- [TASK OBJECTIVE]: The lines you return should be those containing the string "lending", taken from the data below.

[Saved entries]

☆ ☆ ☆ ☆ ☆ ☆ ☆

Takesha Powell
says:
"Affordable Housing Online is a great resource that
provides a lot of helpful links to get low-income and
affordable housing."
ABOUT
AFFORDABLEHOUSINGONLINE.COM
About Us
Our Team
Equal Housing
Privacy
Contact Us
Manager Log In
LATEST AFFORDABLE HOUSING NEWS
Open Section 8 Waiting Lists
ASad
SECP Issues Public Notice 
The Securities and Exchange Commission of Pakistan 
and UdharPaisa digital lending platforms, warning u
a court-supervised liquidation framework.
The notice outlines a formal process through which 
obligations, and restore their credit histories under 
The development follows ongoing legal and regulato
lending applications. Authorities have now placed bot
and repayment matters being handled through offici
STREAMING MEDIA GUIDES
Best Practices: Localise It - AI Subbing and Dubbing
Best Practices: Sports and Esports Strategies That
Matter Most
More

☆ ☆ ☆ ☆ ☆ ☆ ☆

- [PROBLEM SOLUTION]:
and UdharPaisa digital lending platforms, warning u
lending applications. Authorities have now placed bot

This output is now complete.